# Motobecane Mirage



## wrongway (Sep 11, 2019)

Yesterday I was looking at a 1978-1980 Motobecane Mirage for sale. No pictures yet. The paint looks really good, graphics are nice. It needs new tires and a tune-up. Otherwise it looks really good and rideable. It's at $150. Are these good bikes? I read mixed reviews on them.


----------



## PfishB (Sep 11, 2019)

Lower end in the Motobecane lineup, straight gauge 2040 steel and Suntour components.  Bocama lugs depending on which year.  They're decent bikes for their category, dollar value is subjective as always.. The paint on Motos is usually very good and durable - I have a couple and both have excellent finishes.


----------



## wrongway (Sep 11, 2019)

Are they considered a racing bike? Touring bike?


----------



## SirMike1983 (Sep 11, 2019)

The Mirage was an entry level road bike. It's a basic, all-purpose type road bike.

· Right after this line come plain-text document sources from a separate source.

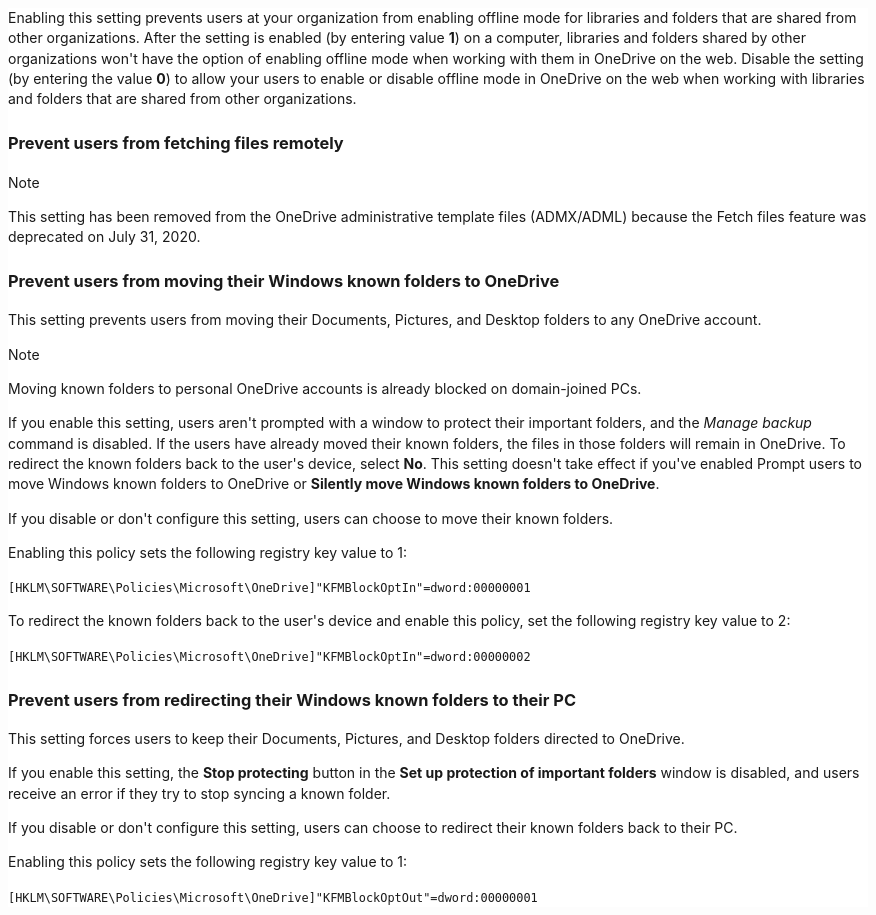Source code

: Enabling this setting prevents users at your organization from enabling offline mode for libraries and folders that are shared from other organizations. After the setting is enabled (by entering value **1**) on a computer, libraries and folders shared by other organizations won't have the option of enabling offline mode when working with them in OneDrive on the web. Disable the setting (by entering the value **0**) to allow your users to enable or disable offline mode in OneDrive on the web when working with libraries and folders that are shared from other organizations.

### Prevent users from fetching files remotely
<a name="RemoteAccessGPOEnabled"> </a>

> [!NOTE]
> This setting has been removed from the OneDrive administrative template files (ADMX/ADML) because the Fetch files feature was deprecated on July 31, 2020.

### Prevent users from moving their Windows known folders to OneDrive
<a name="KFMBlockOptIn"> </a>

This setting prevents users from moving their Documents, Pictures, and Desktop folders to any OneDrive account.
  
> [!NOTE]
> Moving known folders to personal OneDrive accounts is already blocked on domain-joined PCs.
  
If you enable this setting, users aren't prompted with a window to protect their important folders, and the *Manage backup* command is disabled. If the users have already moved their known folders, the files in those folders will remain in OneDrive. To redirect the known folders back to the user's device, select **No**. This setting doesn't take effect if you've enabled Prompt users to move Windows known folders to OneDrive or **Silently move Windows known folders to OneDrive**.
  
If you disable or don't configure this setting, users can choose to move their known folders.
  
Enabling this policy sets the following registry key value to 1:
  
`[HKLM\SOFTWARE\Policies\Microsoft\OneDrive]"KFMBlockOptIn"=dword:00000001`

To redirect the known folders back to the user's device and enable this policy, set the following registry key value to 2:

`[HKLM\SOFTWARE\Policies\Microsoft\OneDrive]"KFMBlockOptIn"=dword:00000002`

### Prevent users from redirecting their Windows known folders to their PC
<a name="KFMBlockOptOut"> </a>

This setting forces users to keep their Documents, Pictures, and Desktop folders directed to OneDrive.

If you enable this setting, the **Stop protecting** button in the **Set up protection of important folders** window is disabled, and users receive an error if they try to stop syncing a known folder.
  
If you disable or don't configure this setting, users can choose to redirect their known folders back to their PC.
  
Enabling this policy sets the following registry key value to 1:
  
`[HKLM\SOFTWARE\Policies\Microsoft\OneDrive]"KFMBlockOptOut"=dword:00000001`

I guess that qualified as "touring" of sorts, but it's not really a bike you'd do long touring with - just an entry level bike for riding on the road.


----------



## juvela (Sep 11, 2019)

-----

You will be able to receive more pointed responses when visual display can be erected.

velo-pages.com has the Motobecane catalogue for 1978 posted here -

http://www.velo-pages.com/main.php?g2_itemId=33056 

the _feuille_ for the Mirage model keeps counsel at this locus -

http://www.velo-pages.com/main.php?g2_itemId=33071 

-----


----------



## CavemanJoe (Sep 15, 2019)

Sounds more like a $50 (or less) bike. At least where I am. It was a basic, inexpensive model. It also has 27" wheels instead of 700C wheels. That means the available selection of new tires is limited., but not really that big of a deal for that bike. $10 Kendas will do the trick..  You would expect at least a nice Grand Touring with decent tires for that much. You can easily be into it for $225 by the time you are done. If you can, keep looking. Correct size, frame material, components, wheel size and condition are all important.


----------



## CavemanJoe (Sep 15, 2019)

BTW, "recreational" is probably the correct category. "Racing" and "touring", though, were used quite liberally to describe these type of bikes " back in the day".


----------



## wrongway (Sep 16, 2019)

I think I will pass. I'm really a Raleigh guy, but this looked pretty decent and not horribly priced. It's on Ebay. I'd like to find one that is more relaxed for a light day of touring. I was figuring around $220 as well.


----------



## Alan Brase (Sep 16, 2019)

As was always the case, If you spend money on better (lighter) rims and tires, you will get a much nicer riding experience, that is lighter ride, easier acceleration. Any extra mass on your wheels has to be accelerated twice, linearly and rotationally. So, alloy rims make a difference you can feel, especially in stop and go riding.
Of COURSE, one can retro fit lighter rims on an older bike, and there is some lovely new stuff out there and new quality tires. BUT WOW, it is expensive.
There is a place for a bike like this, but this one is on the high end of the price range.


----------